Yes, prior to electrification in 1983, there used to be two Tai Po KCR stations. One of them, Tai Po Market station, was decommissioned in 1983 and subsequently became the Hong Kong Railway Museum*. The other was originally called Tai Po station and was located next to the ferry pier at Tai Po Kau. This station was also decommisoned in 1983, but was also subsequently demolished and redeveloped into a KCR staff quarters called Trackside Villas.

The name of this latter station appears to have caused some confusion when it operated, and so the name of the station was later changed to Tai Po Kau to reflect the fact that it wasn't really in Tai Po town. The station was really located here because it was a dropping off point for the nearby ferry pier that provided ferry services all over Tolo Harbour - once a very convenient way for outlying villagers to access the market at Tai Po.

Anyway, in 1955, as you can see from the screen caps below, the station was still called just "Tai Po".

Train approaching from Shatin direction
The view towards the north/Tai Po proper
The little girl is a 7 year old Josephine Siao

*It was at the museum that I first discovered this film because a short clip from it - showing the two scenes I have mentioned - is included in a visual display inside the old station building.
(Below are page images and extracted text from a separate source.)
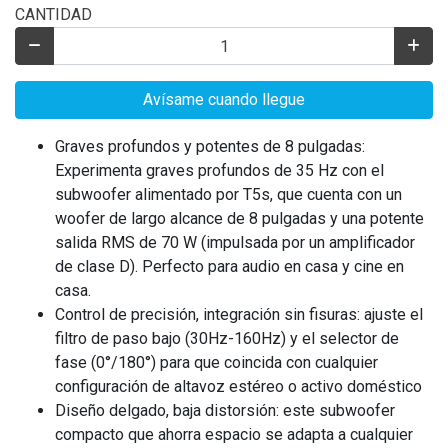
CANTIDAD
Avísame cuando llegue
Graves profundos y potentes de 8 pulgadas:
Experimenta graves profundos de 35 Hz con el
subwoofer alimentado por T5s, que cuenta con un
woofer de largo alcance de 8 pulgadas y una potente
salida RMS de 70 W (impulsada por un amplificador
de clase D). Perfecto para audio en casa y cine en
casa.
Control de precisión, integración sin fisuras: ajuste el
filtro de paso bajo (30Hz-160Hz) y el selector de
fase (0°/180°) para que coincida con cualquier
configuración de altavoz estéreo o activo doméstico
Diseño delgado, baja distorsión: este subwoofer
compacto que ahorra espacio se adapta a cualquier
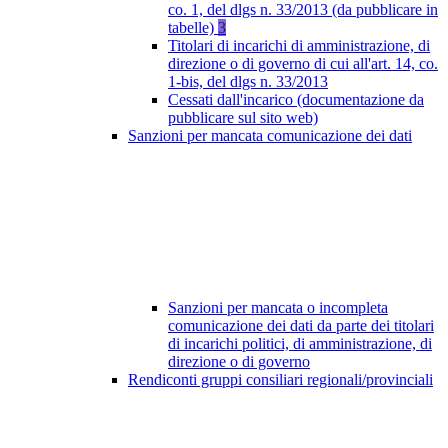
co. 1, del dlgs n. 33/2013 (da pubblicare in
tabelle)
3
Titolari di incarichi di amministrazione, di
direzione o di governo di cui all'art. 14, co.
1-bis, del dlgs n. 33/2013
Cessati dall'incarico (documentazione da
pubblicare sul sito web)
Sanzioni per mancata comunicazione dei dati
Sanzioni per mancata o incompleta
comunicazione dei dati da parte dei titolari
di incarichi politici, di amministrazione, di
direzione o di governo
Rendiconti gruppi consiliari regionali/provinciali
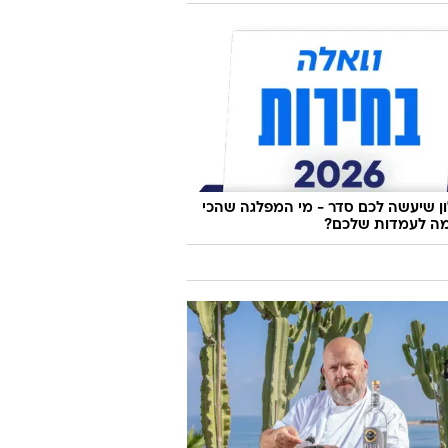
 שיעשה לכם סדר - מי המפלגה שהכי
ה לעמדות שלכם?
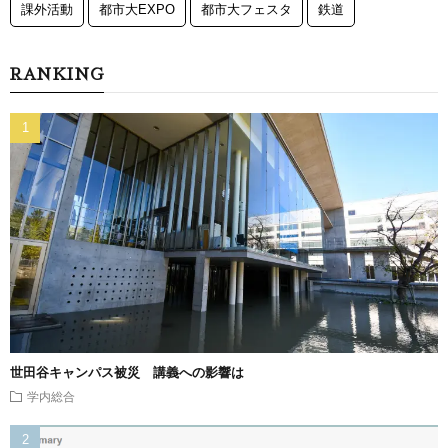
課外活動
都市大EXPO
都市大フェスタ
鉄道
RANKING
世田谷キャンパス被災 講義への影響は
学内総合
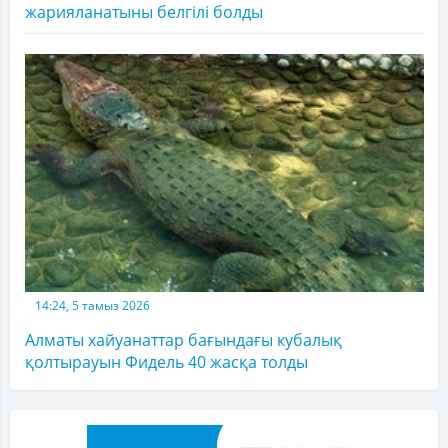
жарияланатыны белгілі болды
14:24, 5 тамыз 2026
Алматы хайуанаттар бағындағы кубалық
қолтырауын Фидель 40 жасқа толды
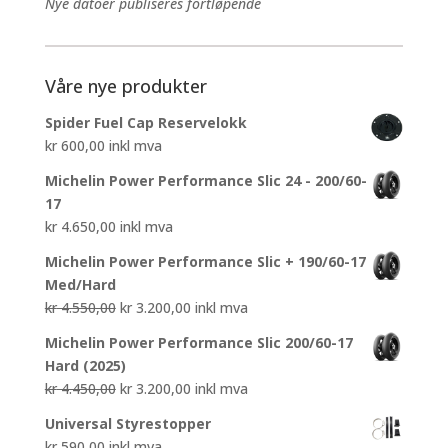
Nye datoer publiseres fortløpende
Våre nye produkter
Spider Fuel Cap Reservelokk
kr
600,00
inkl mva
Michelin Power Performance Slic 24 - 200/60-
17
kr
4.650,00
inkl mva
Michelin Power Performance Slic + 190/60-17
Med/Hard
Opprinnelig
Nåværende
kr
4.550,00
kr
3.200,00
inkl mva
pris
pris
Michelin Power Performance Slic 200/60-17
var:
er:
Hard (2025)
kr 4.550,00.
kr 3.200,00.
Opprinnelig
Nåværende
kr
4.450,00
kr
3.200,00
inkl mva
pris
pris
Universal Styrestopper
var:
er:
kr
590,00
inkl mva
For those interested, I did actually venture over that way once and took some photos of where the station used to be. Click here.

Wednesday, September 15, 2021

Police Story - Jackie Chan (1985) - Dai Fu Street, Tai Po Industrial Estate

Despite grabbing an umbrella from a poor woman on On Cheung Street in Tai Po centre, and then popping out from the side of the Siu Lek Yuen Telephone Exchange in Shatin a few seconds before, the geography defying chase goes back to Tai Po as Jackie chases the bus down. Props again to Dan for locating this one originally as Jackie uses his filched brolly to attach himself to the side of the bus.

As we get the in-bus point of view of Jackie running behind the bus we are on Dai Fu Street in the Tai Po Industrial Estate. The bus is driving west and we are looking east.


Then in the side-on view it looks as though the bus is now driving back the way it has just come because the wall at the back belongs to a building on the north side of the road (you can see the wall on the left in the third image - it now belongs to "Pico" but I have no idea who was there in 1985)


Then as we look out of the bus again, after Jackie has successfully grabbed on (for the time being at least), we are now back to the original direction. I think it's safe to assume the crew did a fair amount of filming up and down this road.


The final shot is of the bus veering around the corner and making jackie swing out into the road with just his crappy little umbrella keeping him attached. This was the corner of Dai Fu Street where it turns south in a right angled bend. The buildings at the back are the ones now owned by Pico (just mentioned) where the side on view was filmed in image 2. Suffice to say the industrial estate has a lot more buildings here now and the green can no longer be seen. Unilever and Fairwood have two large factory centres in that green bit now.